* **DIRECTIONS FOR THIS TASK**: Omit the pictures, then reproduce every remaining record exactly.

———

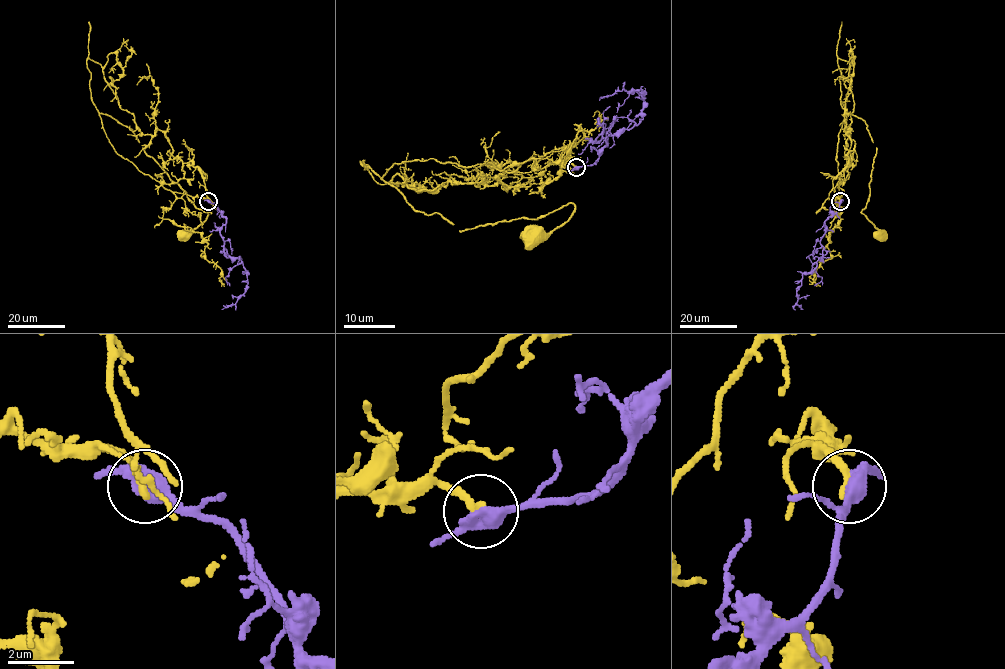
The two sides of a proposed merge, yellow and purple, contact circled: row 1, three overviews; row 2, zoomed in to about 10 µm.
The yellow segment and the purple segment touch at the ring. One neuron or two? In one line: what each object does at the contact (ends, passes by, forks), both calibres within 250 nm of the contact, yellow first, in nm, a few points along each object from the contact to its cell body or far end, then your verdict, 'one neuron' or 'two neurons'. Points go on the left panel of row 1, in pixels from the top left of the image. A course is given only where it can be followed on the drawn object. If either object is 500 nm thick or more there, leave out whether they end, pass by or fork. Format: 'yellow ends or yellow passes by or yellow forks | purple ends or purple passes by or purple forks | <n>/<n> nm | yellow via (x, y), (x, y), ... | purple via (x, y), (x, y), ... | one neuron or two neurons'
yellow ends | purple passes by | 240/440 nm | yellow via (208, 201), (168, 190), (121, 157), (99, 114), (131, 129), (146, 154), (206, 212), (203, 222), (185, 235) | purple via (208, 201), (226, 219), (220, 235), (228, 254), (239, 258), (247, 274), (245, 292), (234, 304), (221, 309) | one neuron

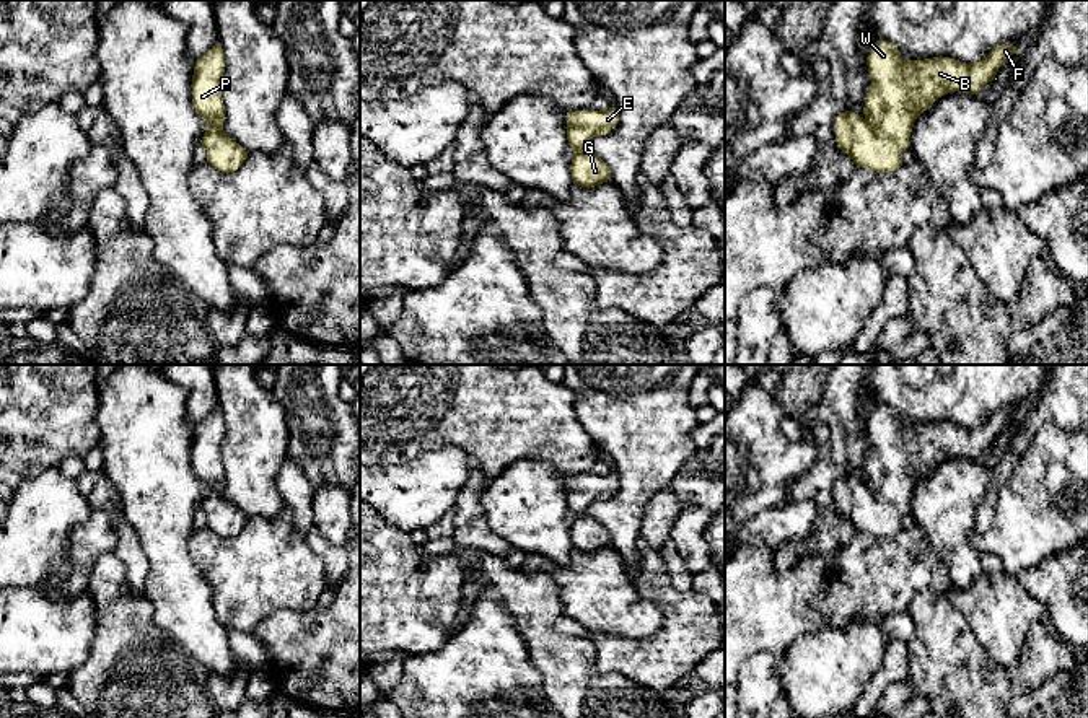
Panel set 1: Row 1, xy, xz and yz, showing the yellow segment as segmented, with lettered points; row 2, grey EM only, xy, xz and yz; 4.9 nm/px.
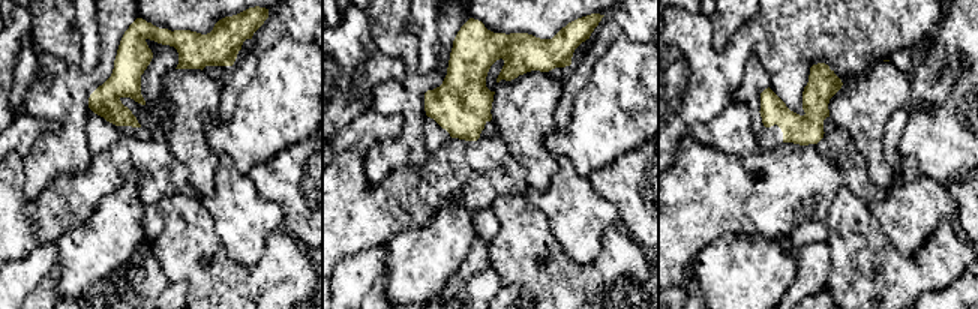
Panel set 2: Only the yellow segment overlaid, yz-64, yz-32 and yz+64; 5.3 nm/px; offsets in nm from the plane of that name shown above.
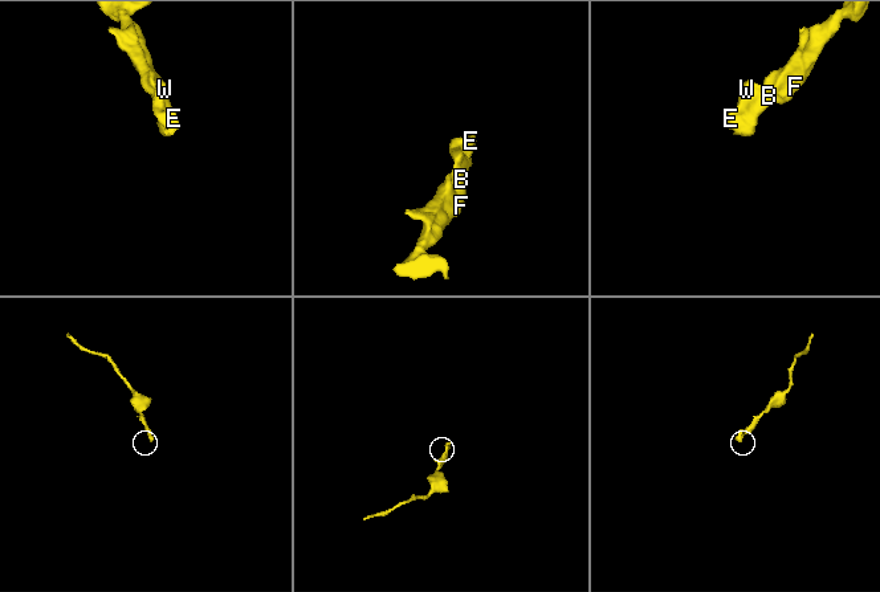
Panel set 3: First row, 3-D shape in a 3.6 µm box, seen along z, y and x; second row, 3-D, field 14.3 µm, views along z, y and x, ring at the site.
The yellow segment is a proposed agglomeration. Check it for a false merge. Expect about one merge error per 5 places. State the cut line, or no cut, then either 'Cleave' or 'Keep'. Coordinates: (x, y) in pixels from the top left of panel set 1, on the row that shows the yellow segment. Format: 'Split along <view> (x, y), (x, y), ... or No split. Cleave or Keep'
No split. Keep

———

* **RESPONSE AREA**:
The two sides of a proposed merge, yellow and purple, contact circled: row 1, three overviews; row 2, zoomed in to about 10 µm.
The yellow segment and the purple segment touch at the ring. One neuron or two? In one line: what each object does at the contact (ends, passes by, forks), both calibres within 250 nm of the contact, yellow first, in nm, a few points along each object from the contact to its cell body or far end, then your verdict, 'one neuron' or 'two neurons'. Points go on the left panel of row 1, in pixels from the top left of the image. A course is given only where it can be followed on the drawn object. If either object is 500 nm thick or more there, leave out whether they end, pass by or fork. Format: 'yellow ends or yellow passes by or yellow forks | purple ends or purple passes by or purple forks | <n>/<n> nm | yellow via (x, y), (x, y), ... | purple via (x, y), (x, y), ... | one neuron or two neurons'
yellow ends | purple passes by | 240/440 nm | yellow via (208, 201), (168, 190), (121, 157), (99, 114), (131, 129), (146, 154), (206, 212), (203, 222), (185, 235) | purple via (208, 201), (226, 219), (220, 235), (228, 254), (239, 258), (247, 274), (245, 292), (234, 304), (221, 309) | one neuron

Panel set 1: Row 1, xy, xz and yz, showing the yellow segment as segmented, with lettered points; row 2, grey EM only, xy, xz and yz; 4.9 nm/px.
Panel set 2: Only the yellow segment overlaid, yz-64, yz-32 and yz+64; 5.3 nm/px; offsets in nm from the plane of that name shown above.
Panel set 3: First row, 3-D shape in a 3.6 µm box, seen along z, y and x; second row, 3-D, field 14.3 µm, views along z, y and x, ring at the site.
The yellow segment is a proposed agglomeration. Check it for a false merge. Expect about one merge error per 5 places. State the cut line, or no cut, then either 'Cleave' or 'Keep'. Coordinates: (x, y) in pixels from the top left of panel set 1, on the row that shows the yellow segment. Format: 'Split along <view> (x, y), (x, y), ... or No split. Cleave or Keep'
No split. Keep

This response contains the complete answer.